I'm thinking the chain gets nailed with heavy duty staples across the top and over the side edge. One piece of chain would run the length and over both sides. That should reinforce the structure and I don't see how it would hurt. How do you see it damaging the yoke?

I appreciate the feedback. And we'll see how it works out. I rode the trails again last night and they rock! It was worth it!


----------



## Shelbak73 (Nov 10, 2007)

Rock on! (Literally)


----------



## mtb777 (Nov 6, 2005)

What about a length of 2" heavy PVC pipe (or EMT), foam wrapped, with a length of chain that has a *_______ bolted though it at each end to keep the chain from sliding through either way with S hooks at each end
*don't know what you call them, not a clevis, but the oval shaped threaded link you can add to chains or cables(longer than 2").


----------



## ricks_smbc (Feb 28, 2006)

mtb777 said:


> What about a length of 2" heavy PVC pipe (or EMT), foam wrapped, with a length of chain that has a *_______ bolted though it at each end to keep the chain from sliding through either way with S hooks at each end
> *don't know what you call them, not a clevis, but the oval shaped threaded link you can add to chains or cables(longer than 2").
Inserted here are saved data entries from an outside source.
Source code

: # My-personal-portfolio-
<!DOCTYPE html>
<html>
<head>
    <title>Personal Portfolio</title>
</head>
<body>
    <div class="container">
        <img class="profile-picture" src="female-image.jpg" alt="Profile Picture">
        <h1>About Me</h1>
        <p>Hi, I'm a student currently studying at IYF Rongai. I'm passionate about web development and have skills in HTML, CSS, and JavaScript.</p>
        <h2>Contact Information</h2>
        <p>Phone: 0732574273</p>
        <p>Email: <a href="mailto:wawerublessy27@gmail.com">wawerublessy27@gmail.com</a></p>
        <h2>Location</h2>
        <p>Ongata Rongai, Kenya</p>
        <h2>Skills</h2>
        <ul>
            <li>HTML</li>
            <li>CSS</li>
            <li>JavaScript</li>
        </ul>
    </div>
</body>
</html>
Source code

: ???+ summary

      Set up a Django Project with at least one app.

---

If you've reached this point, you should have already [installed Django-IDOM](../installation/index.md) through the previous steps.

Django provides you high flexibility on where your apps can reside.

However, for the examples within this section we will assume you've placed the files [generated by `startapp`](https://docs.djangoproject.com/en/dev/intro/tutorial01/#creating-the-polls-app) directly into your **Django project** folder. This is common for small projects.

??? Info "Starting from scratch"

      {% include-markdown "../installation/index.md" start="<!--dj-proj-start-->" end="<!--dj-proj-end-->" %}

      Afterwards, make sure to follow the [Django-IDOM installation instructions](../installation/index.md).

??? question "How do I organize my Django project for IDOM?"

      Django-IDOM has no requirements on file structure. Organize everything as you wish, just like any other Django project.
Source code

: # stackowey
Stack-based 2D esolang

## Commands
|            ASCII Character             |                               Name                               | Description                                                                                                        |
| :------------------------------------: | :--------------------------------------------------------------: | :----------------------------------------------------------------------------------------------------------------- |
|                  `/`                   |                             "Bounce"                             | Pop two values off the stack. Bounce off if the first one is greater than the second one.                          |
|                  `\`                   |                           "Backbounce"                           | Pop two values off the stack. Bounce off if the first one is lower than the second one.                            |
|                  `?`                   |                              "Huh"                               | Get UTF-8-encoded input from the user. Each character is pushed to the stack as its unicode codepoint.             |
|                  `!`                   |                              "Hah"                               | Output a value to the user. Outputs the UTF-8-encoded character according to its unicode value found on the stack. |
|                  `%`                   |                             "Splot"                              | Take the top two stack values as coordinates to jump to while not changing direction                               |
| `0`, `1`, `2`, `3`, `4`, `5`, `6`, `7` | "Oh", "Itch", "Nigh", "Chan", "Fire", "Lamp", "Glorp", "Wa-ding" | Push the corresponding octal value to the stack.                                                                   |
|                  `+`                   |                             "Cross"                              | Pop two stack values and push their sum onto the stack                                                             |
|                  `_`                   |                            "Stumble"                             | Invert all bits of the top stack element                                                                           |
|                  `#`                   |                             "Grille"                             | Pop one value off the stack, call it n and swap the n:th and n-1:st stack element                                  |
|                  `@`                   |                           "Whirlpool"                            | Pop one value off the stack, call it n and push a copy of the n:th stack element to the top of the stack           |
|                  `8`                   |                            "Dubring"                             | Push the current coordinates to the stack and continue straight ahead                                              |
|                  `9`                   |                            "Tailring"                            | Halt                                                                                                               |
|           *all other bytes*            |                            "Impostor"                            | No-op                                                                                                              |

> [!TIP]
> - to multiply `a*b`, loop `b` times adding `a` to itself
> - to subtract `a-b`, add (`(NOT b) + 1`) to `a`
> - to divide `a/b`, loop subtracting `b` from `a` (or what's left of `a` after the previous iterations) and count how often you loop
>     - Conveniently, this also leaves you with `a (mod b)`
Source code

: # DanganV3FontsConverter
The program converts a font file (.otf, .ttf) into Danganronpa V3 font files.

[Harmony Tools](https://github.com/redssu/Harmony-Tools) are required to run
Good idea. I have already ordered the wooden yokes. I'll see how they work out and if they don't, I may try the pvc.


----------



## ricks_smbc (Feb 28, 2006)

We fabricated and tested the yokes out this past week. They worked and certainly made carrying stone a lot easier. We still couldn't carry full buckets, not only the weight, but the swing factor was unmanagable. With the buckets 2/3 full, you could go a lot further without stopping. Even the techie sections that I was concerned about walking through went okay, slow but okay. 
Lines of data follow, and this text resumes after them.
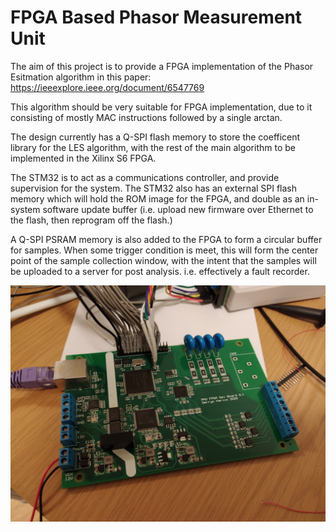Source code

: # FPGA Based Phasor Measurement Unit

The aim of this project is to provide a FPGA implementation of the Phasor Esitmation algorithm in this paper:
https://ieeexplore.ieee.org/document/6547769

This algorithm should be very suitable for FPGA implementation, due to it consisting of mostly MAC instructions followed by a single arctan.

The design currently has a Q-SPI flash memory to store the coefficent library for the LES algorithm, with the rest of the main algorithm to be implemented in the Xilinx S6 FPGA.

The STM32 is to act as a communications controller, and provide supervision for the system.  The STM32 also has an external SPI flash memory which will hold the ROM image for the FPGA, and double as an in-system software update buffer (i.e. upload new firmware over Ethernet to the flash, then reprogram off the flash.)

A Q-SPI PSRAM memory is also added to the FPGA to form a circular buffer for samples.  When some trigger condition is meet, this will form the center point of the sample collection window, with the intent that the samples will be uploaded to a server for post analysis.  i.e. effectively a fault recorder.



![Alt text](https://raw.githubusercontent.com/harvie256/phasor_fpga/master/FirstPrototype.jpg "First PCB prototype")
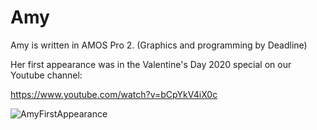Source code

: # Amy

Amy is written in AMOS Pro 2. (Graphics and programming by Deadline)

Her first appearance was in the Valentine's Day 2020 special on our Youtube channel:

https://www.youtube.com/watch?v=bCpYkV4iX0c

![AmyFirstAppearance](https://raw.githubusercontent.com/cityxen/APMs/master/Amy%20(Amiga)/Images/Amy-2-Capture.PNG)


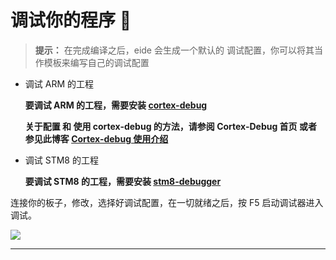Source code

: # 调试你的程序 🔧

> **提示：** 在完成编译之后，eide 会生成一个默认的 调试配置，你可以将其当作模板来编写自己的调试配置

- 调试 ARM 的工程

  **要调试 ARM 的工程，需要安装 [cortex-debug](https://marketplace.visualstudio.com/items?itemName=marus25.cortex-debug)**

  **关于配置 和 使用 cortex-debug 的方法，请参阅 Cortex-Debug 首页 或者 参见此博客 [Cortex-debug 使用介绍](https://blog.em-ide.com/index.php/vscode/16.html)**

- 调试 STM8 的工程

  **要调试 STM8 的工程，需要安装 [stm8-debugger](https://marketplace.visualstudio.com/items?itemName=CL.stm8-debug)**

连接你的板子，修改，选择好调试配置，在一切就绪之后，按 F5 启动调试器进入调试。

![](https://img-blog.csdnimg.cn/20200331222117510.png?x-oss-process=image/watermark,type_ZmFuZ3poZW5naGVpdGk,shadow_10,text_aHR0cHM6Ly9ibG9nLmNzZG4ubmV0L3FxXzQwODMzODEw,size_16,color_FFFFFF,t_70)

***
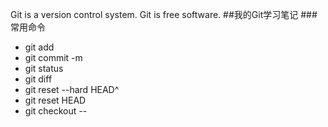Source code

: Git is a version control system.
Git is free software.
##我的Git学习笔记
###常用命令
+ git add
+ git commit -m
+ git status
+ git diff
+ git reset --hard HEAD^
+ git reset HEAD <file>
+ git checkout -- <file>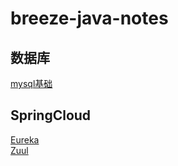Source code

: # breeze-java-notes
## 数据库
[mysql基础](数据库/mysql基础.md)

## SpringCloud
[Eureka](springCloud/Eureka.md)  
[Zuul](springCloud/Zuul.md)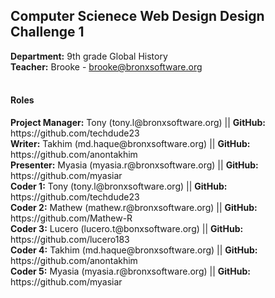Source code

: <h2>Computer Scienece Web Design Design Challenge 1</h2>

<strong>Department:</strong> 9th grade Global History<br />
<strong>Teacher:</strong> Brooke - brooke@bronxsoftware.org<br /> <br />

<h4>Roles</h4>
<strong>Project Manager:</strong> Tony (tony.l@bronxsoftware.org) || <strong>GitHub:</strong> https://github.com/techdude23 <br />
<strong>Writer:</strong> Takhim (md.haque@bronxsoftware.org) || <strong>GitHub:</strong> https://github.com/anontakhim <br />
<strong>Presenter:</strong> Myasia (myasia.r@bronxsoftware.org) || <strong>GitHub:</strong> https://github.com/myasiar <br />
<strong>Coder 1:</strong> Tony (tony.l@bronxsoftware.org) || <strong>GitHub:</strong> https://github.com/techdude23 <br />
<strong>Coder 2:</strong> Mathew (mathew.r@bronxsoftware.org) || <strong>GitHub:</strong> https://github.com/Mathew-R <br />
<strong>Coder 3:</strong> Lucero (lucero.t@bonxsoftware.org) || <strong>GitHub:</strong> https://github.com/lucero183 <br />
<strong>Coder 4:</strong> Takhim (md.haque@bronxsoftware.org) || <strong>GitHub:</strong> https://github.com/anontakhim <br />
<strong>Coder 5:</strong> Myasia (myasia.r@bronxsoftware.org) || <strong>GitHub:</strong> https://github.com/myasiar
We are still playing around, but for the $25 (+$10 of donated parts from the local hardware store) spent on each one, a very worthwhile investment. Let me know if you want full details on how we ended up building them.


----------



## radair (Dec 19, 2002)

I think it's a great idea, post some pics of your set-up when you get a chance.

Carrying buckets is torture. I won't do that again.


----------



## mtb777 (Nov 6, 2005)

What about just carrying a couple 2 - 3 buckets between a couple of carriers on a Rock Bar?? Swinging might be the issue there!


----------